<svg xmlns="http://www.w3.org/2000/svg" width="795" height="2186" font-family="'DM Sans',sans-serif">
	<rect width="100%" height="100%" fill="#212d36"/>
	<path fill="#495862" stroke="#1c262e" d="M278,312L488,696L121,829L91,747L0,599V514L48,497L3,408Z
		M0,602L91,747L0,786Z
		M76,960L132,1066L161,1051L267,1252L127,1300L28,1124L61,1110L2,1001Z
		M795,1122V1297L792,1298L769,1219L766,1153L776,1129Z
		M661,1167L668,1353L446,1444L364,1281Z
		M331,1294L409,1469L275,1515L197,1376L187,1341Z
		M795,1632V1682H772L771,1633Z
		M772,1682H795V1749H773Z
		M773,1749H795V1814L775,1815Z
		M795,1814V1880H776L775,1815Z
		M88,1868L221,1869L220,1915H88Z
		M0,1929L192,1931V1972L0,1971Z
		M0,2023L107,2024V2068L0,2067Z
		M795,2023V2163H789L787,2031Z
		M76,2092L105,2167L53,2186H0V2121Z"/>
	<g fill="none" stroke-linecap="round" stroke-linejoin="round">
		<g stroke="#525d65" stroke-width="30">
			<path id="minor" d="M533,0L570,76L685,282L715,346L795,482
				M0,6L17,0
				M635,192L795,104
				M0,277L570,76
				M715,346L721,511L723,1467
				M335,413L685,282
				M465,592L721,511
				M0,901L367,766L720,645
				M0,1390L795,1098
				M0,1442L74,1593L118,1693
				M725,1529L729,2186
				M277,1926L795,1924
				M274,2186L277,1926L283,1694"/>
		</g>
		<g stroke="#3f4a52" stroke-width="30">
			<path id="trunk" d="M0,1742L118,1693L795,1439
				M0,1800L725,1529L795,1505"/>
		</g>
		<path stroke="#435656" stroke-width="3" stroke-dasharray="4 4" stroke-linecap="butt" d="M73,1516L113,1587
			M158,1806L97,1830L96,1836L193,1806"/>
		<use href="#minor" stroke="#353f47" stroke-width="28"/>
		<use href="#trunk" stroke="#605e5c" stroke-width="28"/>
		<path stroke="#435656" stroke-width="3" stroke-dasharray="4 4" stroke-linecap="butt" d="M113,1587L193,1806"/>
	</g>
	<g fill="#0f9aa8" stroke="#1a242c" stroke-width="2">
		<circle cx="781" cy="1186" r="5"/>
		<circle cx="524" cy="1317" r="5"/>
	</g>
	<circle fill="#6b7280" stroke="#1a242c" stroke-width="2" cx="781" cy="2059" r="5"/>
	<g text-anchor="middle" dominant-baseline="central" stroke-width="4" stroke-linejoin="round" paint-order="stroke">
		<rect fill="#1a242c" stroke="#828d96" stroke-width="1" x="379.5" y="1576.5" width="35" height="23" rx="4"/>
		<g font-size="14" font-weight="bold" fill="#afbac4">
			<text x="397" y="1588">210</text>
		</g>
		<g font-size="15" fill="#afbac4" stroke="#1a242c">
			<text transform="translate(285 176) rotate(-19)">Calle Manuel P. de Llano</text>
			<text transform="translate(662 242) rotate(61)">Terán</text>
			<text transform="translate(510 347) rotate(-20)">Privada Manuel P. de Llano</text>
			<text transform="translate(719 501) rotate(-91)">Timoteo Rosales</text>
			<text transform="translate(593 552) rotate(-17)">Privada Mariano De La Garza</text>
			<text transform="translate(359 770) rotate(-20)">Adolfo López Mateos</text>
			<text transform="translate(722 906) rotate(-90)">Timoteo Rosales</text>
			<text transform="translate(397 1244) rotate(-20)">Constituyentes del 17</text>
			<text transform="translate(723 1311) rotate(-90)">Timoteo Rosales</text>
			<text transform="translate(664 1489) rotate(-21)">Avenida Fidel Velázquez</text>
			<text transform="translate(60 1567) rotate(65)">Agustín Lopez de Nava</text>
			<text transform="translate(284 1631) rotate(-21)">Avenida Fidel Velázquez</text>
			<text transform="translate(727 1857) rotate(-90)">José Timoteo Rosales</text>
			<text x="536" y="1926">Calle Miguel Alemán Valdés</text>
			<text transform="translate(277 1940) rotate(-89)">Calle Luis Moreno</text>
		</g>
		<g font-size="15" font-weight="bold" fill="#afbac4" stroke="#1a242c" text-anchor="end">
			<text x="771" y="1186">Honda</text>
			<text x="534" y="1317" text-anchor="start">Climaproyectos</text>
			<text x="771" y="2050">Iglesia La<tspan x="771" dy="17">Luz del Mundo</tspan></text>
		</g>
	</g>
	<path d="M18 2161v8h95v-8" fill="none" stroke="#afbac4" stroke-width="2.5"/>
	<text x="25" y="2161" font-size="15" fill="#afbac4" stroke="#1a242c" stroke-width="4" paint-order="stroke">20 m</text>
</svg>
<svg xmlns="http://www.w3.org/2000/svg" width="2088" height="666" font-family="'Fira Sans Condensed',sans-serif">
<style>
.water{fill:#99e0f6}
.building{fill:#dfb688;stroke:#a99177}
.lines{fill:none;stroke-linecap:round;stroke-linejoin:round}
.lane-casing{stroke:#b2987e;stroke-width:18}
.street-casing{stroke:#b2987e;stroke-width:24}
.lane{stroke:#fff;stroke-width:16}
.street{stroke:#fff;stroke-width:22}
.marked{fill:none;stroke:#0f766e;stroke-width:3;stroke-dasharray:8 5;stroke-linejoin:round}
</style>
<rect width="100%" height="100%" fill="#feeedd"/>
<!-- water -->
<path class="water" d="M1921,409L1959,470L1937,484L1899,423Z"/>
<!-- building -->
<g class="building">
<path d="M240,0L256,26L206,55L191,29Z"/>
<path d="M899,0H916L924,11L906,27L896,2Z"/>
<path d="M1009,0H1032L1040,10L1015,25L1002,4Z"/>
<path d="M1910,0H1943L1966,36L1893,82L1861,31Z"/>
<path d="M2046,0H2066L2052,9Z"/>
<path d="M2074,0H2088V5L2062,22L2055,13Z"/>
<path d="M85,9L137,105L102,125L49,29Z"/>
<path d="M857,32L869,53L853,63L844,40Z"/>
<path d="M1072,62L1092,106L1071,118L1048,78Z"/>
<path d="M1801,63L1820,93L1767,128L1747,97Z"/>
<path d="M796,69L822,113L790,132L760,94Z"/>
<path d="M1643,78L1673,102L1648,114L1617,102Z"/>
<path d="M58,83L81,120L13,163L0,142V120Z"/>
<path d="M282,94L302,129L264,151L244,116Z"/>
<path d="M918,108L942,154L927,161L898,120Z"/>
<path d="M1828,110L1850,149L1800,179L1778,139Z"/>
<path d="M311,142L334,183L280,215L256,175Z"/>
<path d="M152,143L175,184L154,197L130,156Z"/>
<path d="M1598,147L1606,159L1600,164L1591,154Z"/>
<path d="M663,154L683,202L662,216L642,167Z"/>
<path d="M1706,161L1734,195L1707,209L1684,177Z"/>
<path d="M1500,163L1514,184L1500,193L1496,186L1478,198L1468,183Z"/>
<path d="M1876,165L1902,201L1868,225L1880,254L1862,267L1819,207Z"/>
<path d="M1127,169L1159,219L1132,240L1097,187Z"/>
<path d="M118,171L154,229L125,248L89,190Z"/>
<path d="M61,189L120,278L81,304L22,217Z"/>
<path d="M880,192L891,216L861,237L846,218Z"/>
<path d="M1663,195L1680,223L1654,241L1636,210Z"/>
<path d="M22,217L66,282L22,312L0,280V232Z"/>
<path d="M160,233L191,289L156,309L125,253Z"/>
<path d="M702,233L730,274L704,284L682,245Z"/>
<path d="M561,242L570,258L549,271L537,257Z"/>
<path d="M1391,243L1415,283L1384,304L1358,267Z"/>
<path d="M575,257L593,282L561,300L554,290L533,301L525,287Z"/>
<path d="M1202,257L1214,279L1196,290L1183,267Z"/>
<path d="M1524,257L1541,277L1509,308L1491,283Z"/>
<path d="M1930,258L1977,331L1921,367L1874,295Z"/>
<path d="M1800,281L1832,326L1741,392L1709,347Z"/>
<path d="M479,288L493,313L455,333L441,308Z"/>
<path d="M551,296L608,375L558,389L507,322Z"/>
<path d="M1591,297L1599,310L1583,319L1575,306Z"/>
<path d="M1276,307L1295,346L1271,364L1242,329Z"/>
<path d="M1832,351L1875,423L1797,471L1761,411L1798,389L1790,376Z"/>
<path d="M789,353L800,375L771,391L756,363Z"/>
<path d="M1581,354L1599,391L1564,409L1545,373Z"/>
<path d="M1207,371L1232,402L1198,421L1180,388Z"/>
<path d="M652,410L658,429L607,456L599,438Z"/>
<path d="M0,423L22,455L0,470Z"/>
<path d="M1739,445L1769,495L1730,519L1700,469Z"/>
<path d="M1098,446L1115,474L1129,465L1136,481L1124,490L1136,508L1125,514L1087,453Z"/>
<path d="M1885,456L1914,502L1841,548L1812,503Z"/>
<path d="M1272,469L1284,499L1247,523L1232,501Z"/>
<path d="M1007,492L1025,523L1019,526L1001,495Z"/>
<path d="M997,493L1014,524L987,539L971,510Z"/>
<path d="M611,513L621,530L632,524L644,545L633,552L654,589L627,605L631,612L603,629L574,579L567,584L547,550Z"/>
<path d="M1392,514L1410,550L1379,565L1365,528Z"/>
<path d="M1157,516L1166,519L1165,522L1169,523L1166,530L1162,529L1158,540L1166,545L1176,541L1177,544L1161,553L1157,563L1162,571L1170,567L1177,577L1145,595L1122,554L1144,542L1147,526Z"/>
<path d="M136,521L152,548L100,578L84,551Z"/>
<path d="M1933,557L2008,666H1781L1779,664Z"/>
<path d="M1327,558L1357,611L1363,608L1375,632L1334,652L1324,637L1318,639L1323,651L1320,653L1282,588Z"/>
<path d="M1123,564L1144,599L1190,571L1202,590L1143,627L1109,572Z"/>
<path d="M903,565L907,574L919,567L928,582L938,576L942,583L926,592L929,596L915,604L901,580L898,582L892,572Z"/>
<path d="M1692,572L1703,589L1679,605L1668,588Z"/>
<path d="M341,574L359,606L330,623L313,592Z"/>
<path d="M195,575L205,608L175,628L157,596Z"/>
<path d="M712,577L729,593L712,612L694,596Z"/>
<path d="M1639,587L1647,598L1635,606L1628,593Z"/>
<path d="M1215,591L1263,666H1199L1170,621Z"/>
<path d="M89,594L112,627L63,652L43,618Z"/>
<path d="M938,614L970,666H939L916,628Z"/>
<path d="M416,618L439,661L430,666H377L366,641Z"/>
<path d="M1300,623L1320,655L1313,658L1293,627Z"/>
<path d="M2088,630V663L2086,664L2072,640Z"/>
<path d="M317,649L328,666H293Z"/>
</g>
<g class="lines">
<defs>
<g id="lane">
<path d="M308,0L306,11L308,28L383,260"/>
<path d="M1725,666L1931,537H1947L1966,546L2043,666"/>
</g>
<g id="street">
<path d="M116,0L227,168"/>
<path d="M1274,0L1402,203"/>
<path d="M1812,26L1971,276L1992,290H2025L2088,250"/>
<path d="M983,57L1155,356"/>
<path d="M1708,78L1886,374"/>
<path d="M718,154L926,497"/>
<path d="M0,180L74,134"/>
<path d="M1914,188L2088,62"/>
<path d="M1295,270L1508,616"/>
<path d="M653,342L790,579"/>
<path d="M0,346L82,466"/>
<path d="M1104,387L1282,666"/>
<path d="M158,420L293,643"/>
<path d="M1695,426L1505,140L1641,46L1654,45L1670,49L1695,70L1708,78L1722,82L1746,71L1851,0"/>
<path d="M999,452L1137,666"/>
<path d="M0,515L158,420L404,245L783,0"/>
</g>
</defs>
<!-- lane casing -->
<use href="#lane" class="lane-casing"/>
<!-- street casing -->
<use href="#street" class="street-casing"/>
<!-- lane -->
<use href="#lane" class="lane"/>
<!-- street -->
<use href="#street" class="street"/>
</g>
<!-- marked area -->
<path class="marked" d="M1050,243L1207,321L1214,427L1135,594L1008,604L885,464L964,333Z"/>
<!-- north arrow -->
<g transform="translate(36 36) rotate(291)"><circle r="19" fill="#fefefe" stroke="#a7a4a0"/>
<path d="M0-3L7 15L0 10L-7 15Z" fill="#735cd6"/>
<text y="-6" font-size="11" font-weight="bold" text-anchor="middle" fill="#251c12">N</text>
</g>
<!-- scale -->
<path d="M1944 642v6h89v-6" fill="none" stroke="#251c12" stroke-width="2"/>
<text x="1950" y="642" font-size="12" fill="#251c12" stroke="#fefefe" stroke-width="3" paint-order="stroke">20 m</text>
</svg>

-----

> _Problem details_
Search the entries for the word "lines". Copy each line where it appears.

> _Result for this task_
.lines{fill:none;stroke-linecap:round;stroke-linejoin:round}
<g class="lines">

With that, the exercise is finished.